TSV Wietzendorf –SV Garßen-Celle II(Samstag, 14.45 Uhr)

Am vergangenen Wochenende konnte SVG-Trainer Felix Michelmann den Gegner bei dessen Spiel (23:35 gegen den SV Altencelle) bereits beobachten. „Bei allem Respekt vor dem Aufsteiger, aber ich sehe mein Team schon in der Favoritenrolle“, sagt Michelmann. Die enge Wietzendorfer Halle und das dortige Haftmittelverbot könnten den ersten Auswärtsauftritt der Garßenerinnen beim Tabellenletzten vielleicht aber doch schwerer als erwartet gestalten. Fehlen wird Marie Danz, dafür ist Nina Schönemann wieder dabei.

TSV Wietze –MTV Eyendorf(Samstag, 17 Uhr)

Den zwei deutlichen Heimsiegen des TSV Wietze soll jetzt der dritte folgen. Trainer Heiko Schoppmann bleibt jedoch skeptisch. „Natürlich sind wir in eigener Halle Favorit und wollen gewinnen. Man weiß aber nicht, in welcher Besetzung Eyendorf bei uns aufläuft“, so der TSV-Coach.

Er will den letztjährigen Beinahe-Absteiger nicht an dessen hoher 14:32-Niederlage beim SVG II messen und verweist auf den 29:18-Sieg der Eyendorferinnen gegen die HSG Heidmark II. „Wenn Eyendorf alle seine torgefährlichen Spielerinnen dabei hat, könnte es ein enges Spiel werden“, betont Schoppmann, der ohne Spielmacherin Lisa Schulte auskommen muss. „Wichtig ist, dass wir gut ins Spiel finden und schnell nach vorne spielen“, fügt er an.

TuS Oldau-Ovelgönne – MTV Embsen(Samstag, 17.30 Uhr)

Vor der vierwöchigen Spielpause möchte der Aufsteiger mit einem Sieg gegen Embsen den Anschluss ans Mittelfeld halten. „Wir müssen an die gute zweite Halbzeit in Ashausen anknüpfen und dieses Niveau über 60 Minuten halten.
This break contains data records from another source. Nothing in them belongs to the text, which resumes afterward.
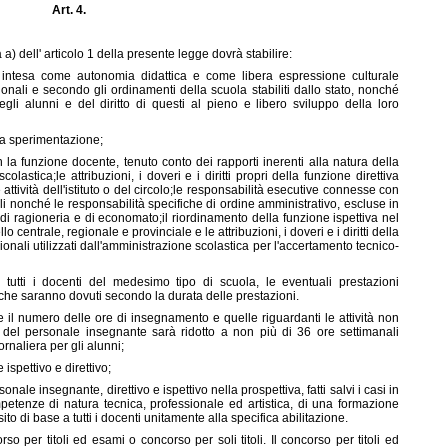
Art. 4.
a a) dell' articolo 1 della presente legge dovrà stabilire:
, intesa come autonomia didattica e come libera espressione culturale
zionali e secondo gli ordinamenti della scuola stabiliti dallo stato, nonché
gli alunni e del diritto di questi al pieno e libero sviluppo della loro
la sperimentazione;
con la funzione docente, tenuto conto dei rapporti inerenti alla natura della
olastica;le attribuzioni, i doveri e i diritti propri della funzione direttiva
ività dell'istituto o del circolo;le responsabilità esecutive connesse con
li nonché le responsabilità specifiche di ordine amministrativo, escluse in
di ragioneria e di economato;il riordinamento della funzione ispettiva nel
o centrale, regionale e provinciale e le attribuzioni, i doveri e i diritti della
onali utilizzati dall'amministrazione scolastica per l'accertamento tecnico-
r tutti i docenti del medesimo tipo di scuola, le eventuali prestazioni
che saranno dovuti secondo la durata delle prestazioni.
e il numero delle ore di insegnamento e quelle riguardanti le attività non
 del personale insegnante sarà ridotto a non più di 36 ore settimanali
rnaliera per gli alunni;
 ispettivo e direttivo;
nale insegnante, direttivo e ispettivo nella prospettiva, fatti salvi i casi in
petenze di natura tecnica, professionale ed artistica, di una formazione
o di base a tutti i docenti unitamente alla specifica abilitazione.
o per titoli ed esami o concorso per soli titoli. Il concorso per titoli ed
Dann haben wir eine Chance“, sagt Trainer Freddy Hövermann. Er kann auf den kompletten Kader zurückgeifen.

HG Winsen/Luhe –

SV Altencelle

(Sonntag, 15.10 Uhr)

Beim SVA läuft es aktuell ganz gut und so möchte das Team von Trainer Thorsten Dralle auch bei der HG Winsen/Luhe seine weiße Weste wahren. „Wenn unsere Trefferquote wieder so gut ist wie zuletzt, dürfte eigentlich nichts anbrennen“, meint Dralle, der im Moment mit Spiel, Training und Einstellung seiner Mannschaft sehr zufrieden ist. Mit Sarah Dralle (Schulterverletzung) und Waleria Galouza werden allerdings zwei wichtige Rückraumstützen des Teams nicht auflaufen. Dafür kehren Kira Makenthun und Torfrau Luisa Grimm wieder in den Kader zurück.

HSG Lachte-Lutter –MTV Ashausen/Gehrden (Sonntag, 16.30 Uhr)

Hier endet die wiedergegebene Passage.